“Я больше говорил, чем писал, – утверждал он в книге «Пять человек знакомых». – То, что я говорил, помогало писать, но не записано”. Сперва мне это было непонятно. Казалось: кто написал семьдесят книг – все в них высказал, вряд ли что осталось. (Точно так же я заблуждался про Виноградова, но оказалось, что тысяча печатных листов, опубликованных им за жизнь, – лишь часть, и, возможно, небольшая, того, что он знал.) К тому же со всех сторон (от Л.Н. Тыняновой, Л.Я. Гинзбург, Г.А. Бялого, А. Ивича) мы слышали, что Шкловский повторяет напечатанное.

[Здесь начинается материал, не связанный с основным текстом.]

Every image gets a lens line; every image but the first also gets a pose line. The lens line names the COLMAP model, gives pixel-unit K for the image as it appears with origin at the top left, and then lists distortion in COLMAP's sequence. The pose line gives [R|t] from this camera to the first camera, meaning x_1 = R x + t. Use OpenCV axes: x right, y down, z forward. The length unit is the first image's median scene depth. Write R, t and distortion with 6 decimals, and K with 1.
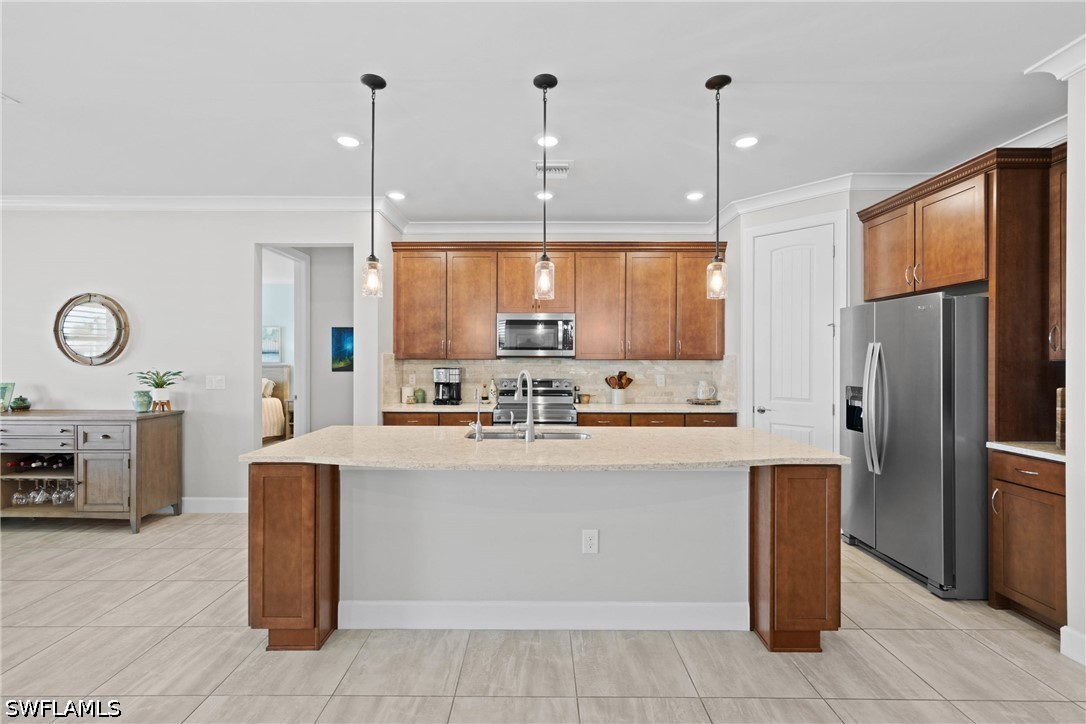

Повторения были. Но когда я лучше узнал тексты Шкловского, то быстро убедился, что он никогда не повторяет слово в слово, как другие мастера устного рассказа (С.М. Бонди), у него всегда – вариация, дополненье, новая деталь, другой поворот старой мысли, иной пошиб. И я стал записывать и то, что уже читал.
В “Гамбургском счете” Шкловский кратко упоминает о первой встрече с Вс. Ивановым: “Горький дал мне для него денег и описал наружность. Я поймал Всеволода Иванова на Фонтанке”. Устно Шкловский рассказывал подробнее и немного иначе. Встреча была назначена заранее.
– Но я опоздал. Горький сказал: он ушел только что, вы его догоните.
– Как я его узнаю?
Горький описал наружность. Невыдающуюся. Полушубок, обмотки. Так ходили тысячи. По Фонтанке шел народ. Но Горький описал взгляд и выражение фигуры. Я сразу узнал, кого надо. Так умел описывать Горький (1966 г., на экз. “Гамбургского счета”).
Потом я стал записывать и то, что от него уже слышал.
Про “Мастера и Маргариту” разговор зашел снова через несколько лет.
– Гениально рассказана история с Левием Матвеем. Вся история с Пилатом – замечательна. Но когда они попадают в Москву – там, где теперь Литературный институт, – у него все мелко. Но в этом доме жили Платонов, Мандельштам, Маяковский, который на этой веранде пил красное вино. Когда собирается такая компания, это уже не мелко (20 июня 1975 г.).
(Булгакову он не мог простить высокомерного отношения к советской литературе своей молодости и даже к театру.)
Как-то к слову я вспомнил, что наши разговоры об ОПОЯЗе начались с Жирмунского. К этому времени я знал, что в автобиографии 1952 г. Шкловский включил его в список членов ОПОЯЗа.
– Он был формалист. Испуганный формалист. Он сел в чужие сани и ехал. Я говорил с ним незадолго до его смерти. Он сказал: “Все, что я сделал – о стихе, о рифме, о поэтике, – от формализма. Когда вы уехали за границу, я перестал работать. А все, что думал, – это был спор с вами. Когда вы приехали, я снова начал работать. Сейчас я дописываю свои молодые работы”.